• _What to do_
Rewrite every line of the data below as a JSON list of strings, one string per line, omitting blank lines and leaving out the pictures.

• _Given records_
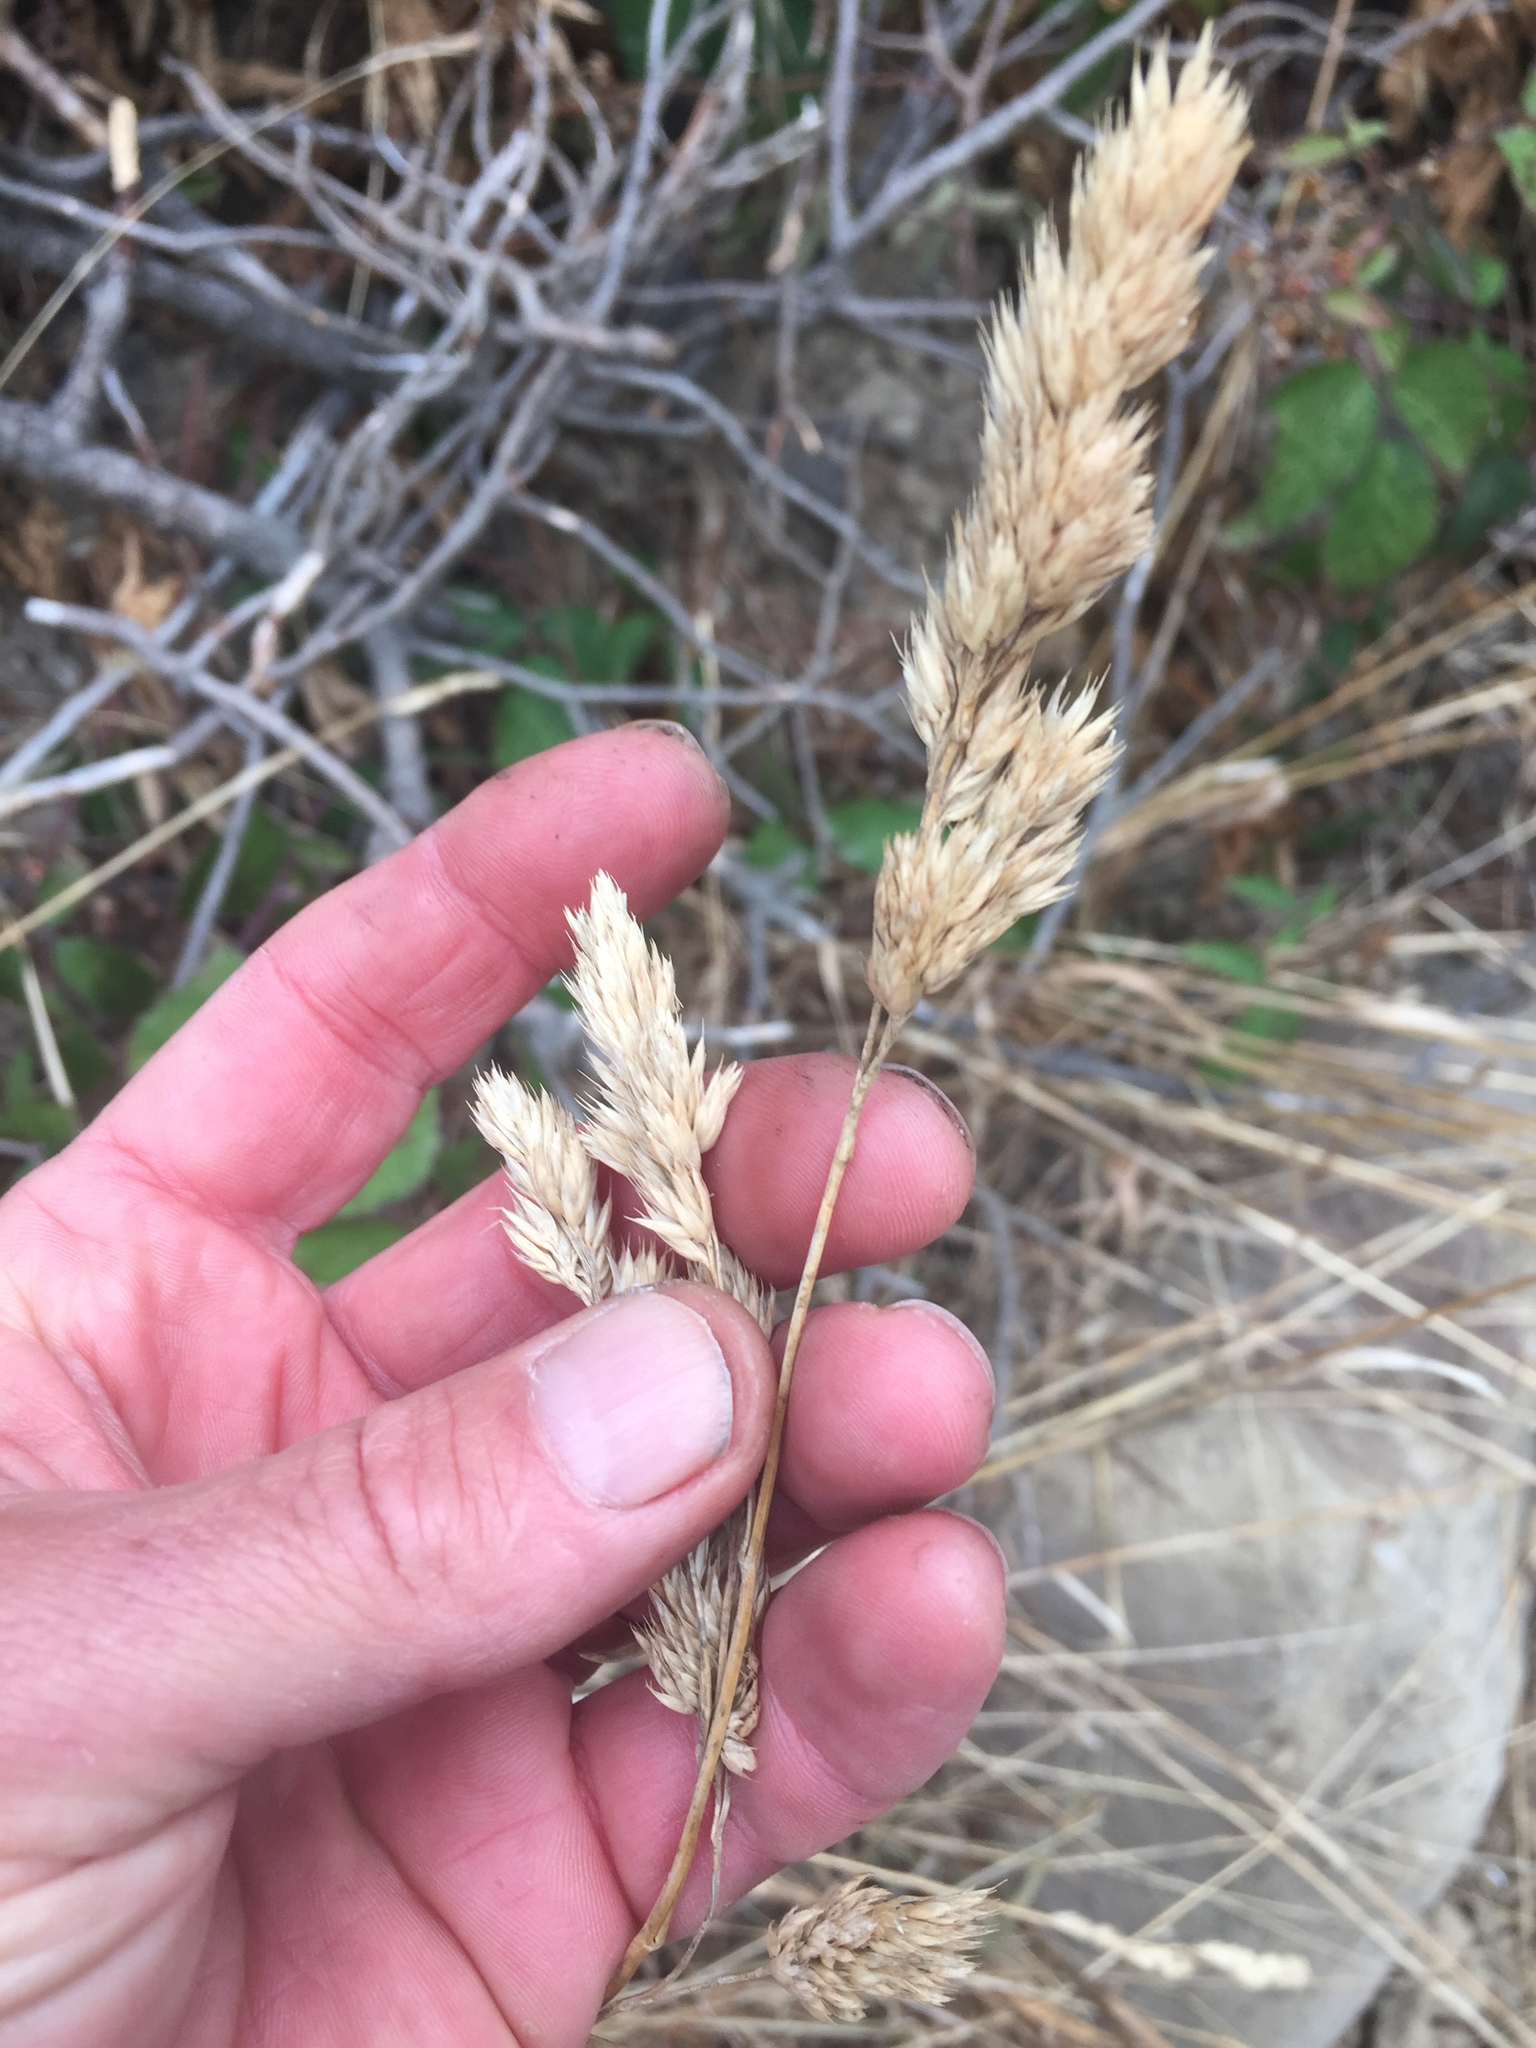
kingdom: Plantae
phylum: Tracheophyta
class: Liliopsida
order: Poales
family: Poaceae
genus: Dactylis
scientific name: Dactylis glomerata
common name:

• _Solution to the exercise_
[
  "kingdom: Plantae",
  "phylum: Tracheophyta",
  "class: Liliopsida",
  "order: Poales",
  "family: Poaceae",
  "genus: Dactylis",
  "scientific name: Dactylis glomerata",
  "common name:"
]